▶ PAGE EXTRACT
Bach here is working through the vast array of possibilities that are narrowly stylistically defined by the idiom in question. It's like listening to Philip Glass and relishing the material for its own quality sake while it works slowly though its full potential.

As I say he also very clearly has a smirk on his face at times. He beats Rossini at this in fact. He's saying to himself in his staggering ability I can do it this way! I can do it that way, any way you like!.

This definitely also undermines the regular simple view of Bach's spirituality- there's no way he was an orthodox Christian taking the Bible at face value.

Mandryka

#66
Quote from: Sean on January 27, 2016, 10:28:40 AM
Hello Mandryka, yes indeed, the sense of each cantata can only be grasped, at least to an important extent, by its relation to all the others. . .
Bach here is working through the vast array of possibilities that are narrowly stylistically defined by the idiom in question.

Well that's the sort of thing Bach may have been  up to in Art of Fugue, Musical Offering and the chorales in CU 3.

Early music was often conceived atomically, at least prima facie. Francois Couperin's keyboard pieces, and Louis Marchand's, for example (which I think Bach knew) and Forqueray's and Marais' music.  The Leipzig Chorales are, at first glance at least, atomistic, as is CU 1 (keyboard partitas.) You have quite a lot of work to do to make out a case for the cantatas being holistic. It doesn't just follow from the fact that he wrote before the  C19.

Your idea of holism reminds me of some very recent ideas about Bach's keyboard works. Richard Egarr has suggested that the English suites form a holistic set of suites, and Francesco Cera has done the same for the French suites. But the arguments are very schematic as far as I know: just journalistic claims in essays written for CD booklets, not real scholarship to be taken seriously.  I'd be interested to know what you make of these things -- similarly for Harnoncourt's ideas about the last three Mozart symphonies, which he also sees as holistic but he's been reluctant to provide any serious justification.
Wovon man nicht sprechen kann, darüber muss man schweigen

Sean

Yes that's right, though on a much smaller scale. I hadn't thought about the Chorale preludes in this way but will do so next time- might help to make them seem a bit less boring...

The cantatas are the most fantastic set of variations in music though. Get to know them and then play half a dozen of the Leusink CDs through successively and you'll see... The incredible opening choral movements are perhaps the best evidence.

Thanks a lot for the details about the English and French suites. Again there's an argument, although they're such abstract contrapuntal writing that the attention doesn't tend towards the links between the works.

As for the Mozart 39-41 they're indeed a set of grander works but not holistically conceived, bar the thematic combinations in the finale of the Jupiter I guess.

Saved data entries:
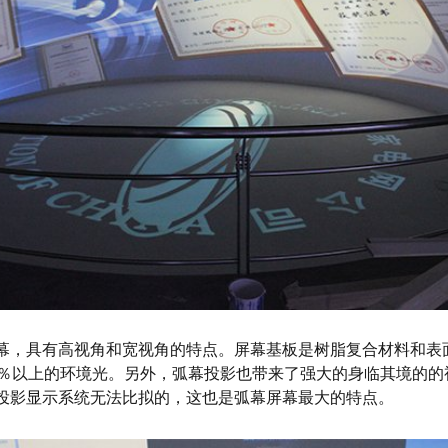
幕，具有高视角和宽视角的特点。屏幕基板是树脂复合材料和表
0％以上的环境光。另外，弧幕投影也带来了强大的身临其境的的
投影显示系统无法比拟的，这也是弧幕屏幕最大的特点。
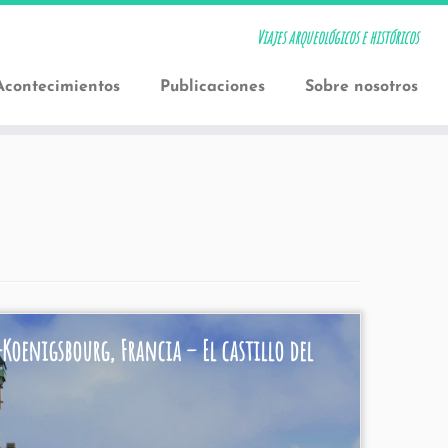
Viajes arqueológicos e históricos
Acontecimientos
Publicaciones
Sobre nosotros
Koenigsbourg, Francia – El castillo del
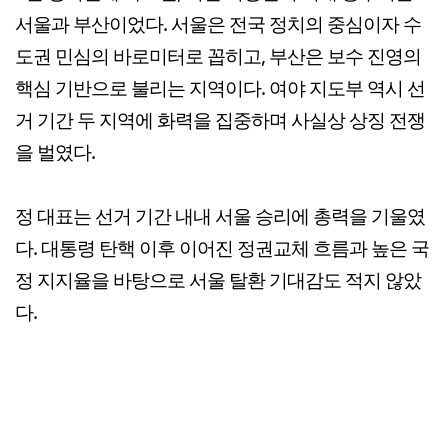
서울과 부산이었다. 서울은 전국 정치의 중심이자 수
도권 민심의 바로미터로 꼽히고, 부산은 보수 진영의
핵심 기반으로 불리는 지역이다. 여야 지도부 역시 선
거 기간 두 지역에 화력을 집중하며 사실상 상징 전쟁
을 벌였다.
정 대표는 선거 기간 내내 서울 승리에 총력을 기울였
다. 대통령 탄핵 이후 이어진 정권교체 흐름과 높은 국
정 지지율을 바탕으로 서울 탈환 기대감도 적지 않았
다.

▶ WHAT THIS EXERCISE ASKS
**1.** In the Bach forum discussion, who is said to have suggested that the English suites form a holistic set?
**2.** Reproduce the saved data entries starting at the beginning of the entries and ending at the line containing "Koenigsbourg, Francia – El castillo del", swapping "Publicaciones" for "Artículos" and changing nothing else. Leave the pictures out.
The Bach forum discussion and the saved data entries come from unrelated sources.

▶ RESPONSES PER TASK
**1.** Richard Egarr

**2.**
幕，具有高视角和宽视角的特点。屏幕基板是树脂复合材料和表
0％以上的环境光。另外，弧幕投影也带来了强大的身临其境的的
投影显示系统无法比拟的，这也是弧幕屏幕最大的特点。
Viajes arqueológicos e históricos
Acontecimientos
Artículos
Sobre nosotros
Koenigsbourg, Francia – El castillo del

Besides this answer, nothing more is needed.